Usa Alaska

USA Statutes : alaska
Title : Public Finance
Chapter : Chapter 25. Appropriations

Repealed or Renumbered

Repealed or Renumbered

An appropriation made for a capital project is valid for the life of the project and the unexpended balance shall be carried forward to subsequent fiscal years. Between July 1 and August 31 of each fiscal year, a statement supporting the amount of the unexpended balance required to complete the projects for which the initial appropriation was made and the amount that may be lapsed shall be recorded with the Department of Administration.

(a) The unexpended balance of a one-year appropriation authorized in an appropriation bill lapses on June 30 of the fiscal year for which appropriated. However, a valid obligation (encumbrance) existing on June 30 is automatically reappropriated for the fiscal year beginning on the succeeding July 1 if it is recorded with the Department of Administration by August 31 of the succeeding fiscal year.

(b) A valid approved claim arising from a prior year for which the appropriation has lapsed shall be paid from the current year's appropriations if this claim does not exceed the balance lapsed.

(c) University receipts received on or before June 30 of a fiscal year in excess of the amount expended for that year may be expended in the succeeding fiscal year if an appropriation of university receipts has been made for the succeeding fiscal year. The amount of university receipts expended in a fiscal year may not exceed the amount of university receipts appropriated for that year.

(d) The University of Alaska shall, in the report required under AS 14.40.190, report the amount of university receipts received in one year and expended in the succeeding fiscal year.

(e) In this section, 'university receipts' has the meaning given in AS 14.40.491.

(a) Except as provided in (b) of this section, unless federal law requires otherwise, a state agency may not disburse money unless the disbursement is made

(1) by an electronic funds transfer to an account in a financial institution; or

(2) from an account established by the state agency by contract with a financial institution under which a person uses an electronic payment card issued by the financial institution to access the money.

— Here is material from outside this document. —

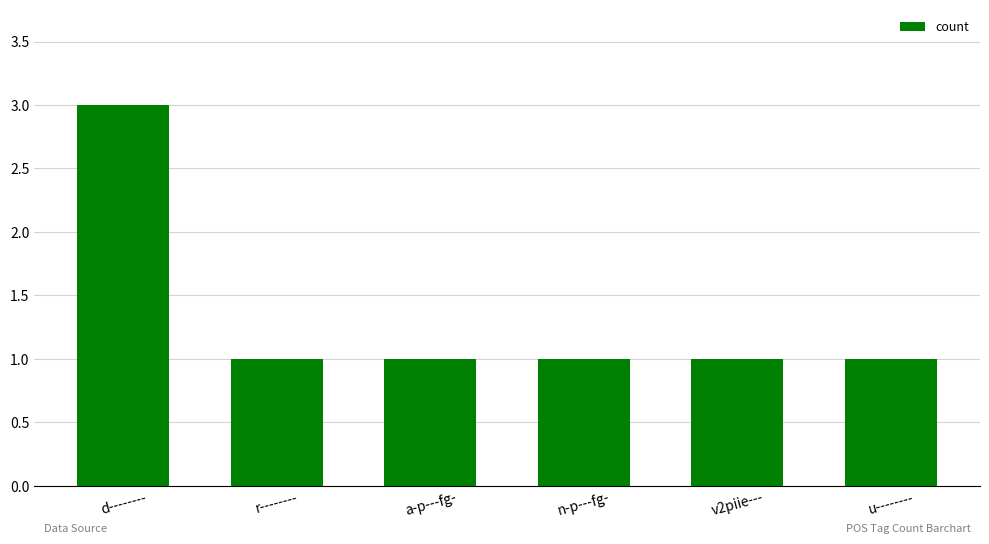

How many bars are there in total?

6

(b) A state agency is not required to use the disbursement methods described in (a) of the section if

(1) another state law or federal law requires that disbursement be made by another disbursement method;

(2) use of the disbursement methods would cause substantial hardship to the recipient of the disbursement;

(3) not more than five disbursements will be made to a recipient, or, on average, to each recipient entitled to disbursement under the program for which the disbursements are made;

(4) a vendor or grantee elects not to be paid by the disbursement methods;

(5) the disbursement is to a state employee and

(A) is the only disbursement that the state agency will make to the employee for the employment; or

(B) it is in the best interests of the state agency or the employee to use another disbursement method to pay the employee; or

(6) use of another disbursement method is in the best interests of the state agency.

(c) The commissioner of administration shall adopt regulations to implement (b) of this section.

(d) A state agency is not liable to pay a fee imposed by a recipient's financial institution for a disbursement made under (a) of this section.

(e) In this section,

(1) 'disbursement' includes wages and other employment benefits;

(2) 'state agency' means a department, institution, board, commission, division, authority, public corporation, committee, or other administrative unit of the executive branch of state government, including the University of Alaska.